Task directions:
Your task is to print all of the entries exactly, though the pictures should not be included.

(Stored data entries)

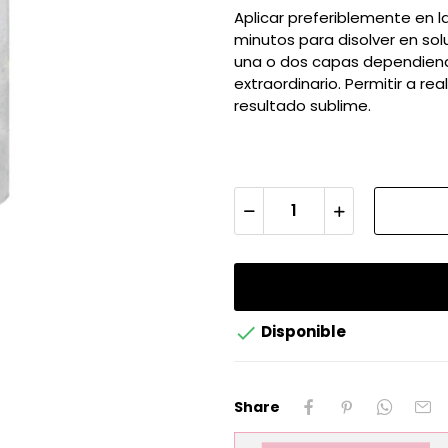
Aplicar preferiblemente en la
minutos para disolver en sol
una o dos capas dependiendo
extraordinario. Permitir a r
resultado sublime.

Disponible
Share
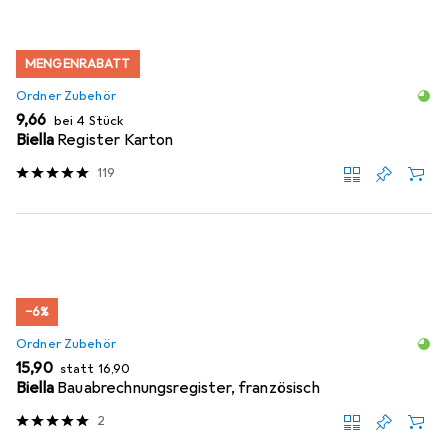
MENGENRABATT
Ordner Zubehör
EUR
9,66
bei 4 Stück
Biella
Register Karton
119
−6%
Ordner Zubehör
EUR
EUR
15,90
statt
16,90
Biella
Bauabrechnungsregister, französisch
2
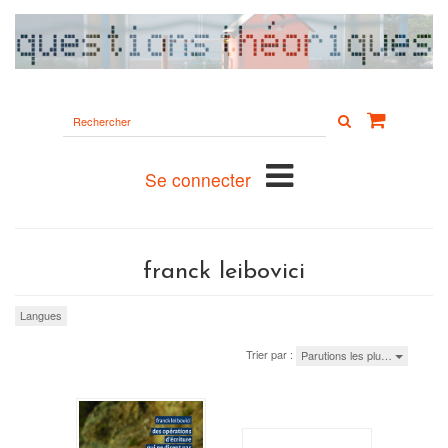
Rechercher
sur
le
site
Se connecter
franck leibovici
Langues
Trier par :
Parutions les plu…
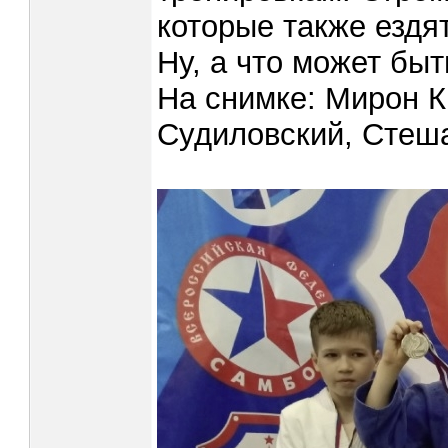
которые также ездя
Ну, а что может бы
На снимке: Мирон К
Судиловский, Стеша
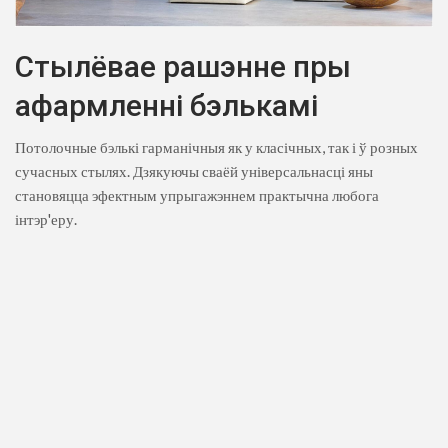
Стылёвае рашэнне пры
афармленні бэлькамі
Потолочные бэлькі гарманічныя як у класічных, так і ў розных
сучасных стылях. Дзякуючы сваёй універсальнасці яны
становяцца эфектным упрыгажэннем практычна любога
інтэр'еру.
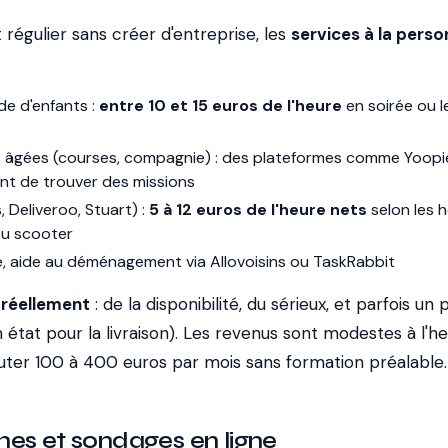
égulier sans créer d'entreprise, les
services à la pers
de d'enfants :
entre 10 et 15 euros de l'heure
en soirée ou 
 âgées (courses, compagnie) : des plateformes comme Yoopi
t de trouver des missions
, Deliveroo, Stuart) :
5 à 12 euros de l'heure nets
selon les h
 ou scooter
e, aide au déménagement via Allovoisins ou TaskRabbit
réellement
: de la disponibilité, du sérieux, et parfois un
 état pour la livraison). Les revenus sont modestes à l'he
uter 100 à 400 euros par mois sans formation préalable.
hes et sondages en ligne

Solution to the problem:
Aplicar preferiblemente en la
minutos para disolver en sol
una o dos capas dependiendo
extraordinario. Permitir a r
resultado sublime.

Disponible
Share
MENGENRABATT
Ordner Zubehör
EUR
9,66
bei 4 Stück
Biella
Register Karton
119
−6%
Ordner Zubehör
EUR
EUR
15,90
statt
16,90
Biella
Bauabrechnungsregister, französisch
2
Rechercher
sur
le
site
Se connecter
franck leibovici
Langues
Trier par :
Parutions les plu…
которые также ездя
Ну, а что может бы
На снимке: Мирон К
Судиловский, Стеша
Стылёвае рашэнне пры
афармленні бэлькамі
Потолочные бэлькі гарманічныя як у класічных, так і ў розных
сучасных стылях. Дзякуючы сваёй універсальнасці яны
становяцца эфектным упрыгажэннем практычна любога
інтэр'еру.
égulier sans créer d'entreprise, les
services à la pers
de d'enfants :
entre 10 et 15 euros de l'heure
en soirée ou 
 âgées (courses, compagnie) : des plateformes comme Yoopi
t de trouver des missions
, Deliveroo, Stuart) :
5 à 12 euros de l'heure nets
selon les h
 ou scooter
e, aide au déménagement via Allovoisins ou TaskRabbit
réellement
: de la disponibilité, du sérieux, et parfois un
 état pour la livraison). Les revenus sont modestes à l'he
uter 100 à 400 euros par mois sans formation préalable.
hes et sondages en ligne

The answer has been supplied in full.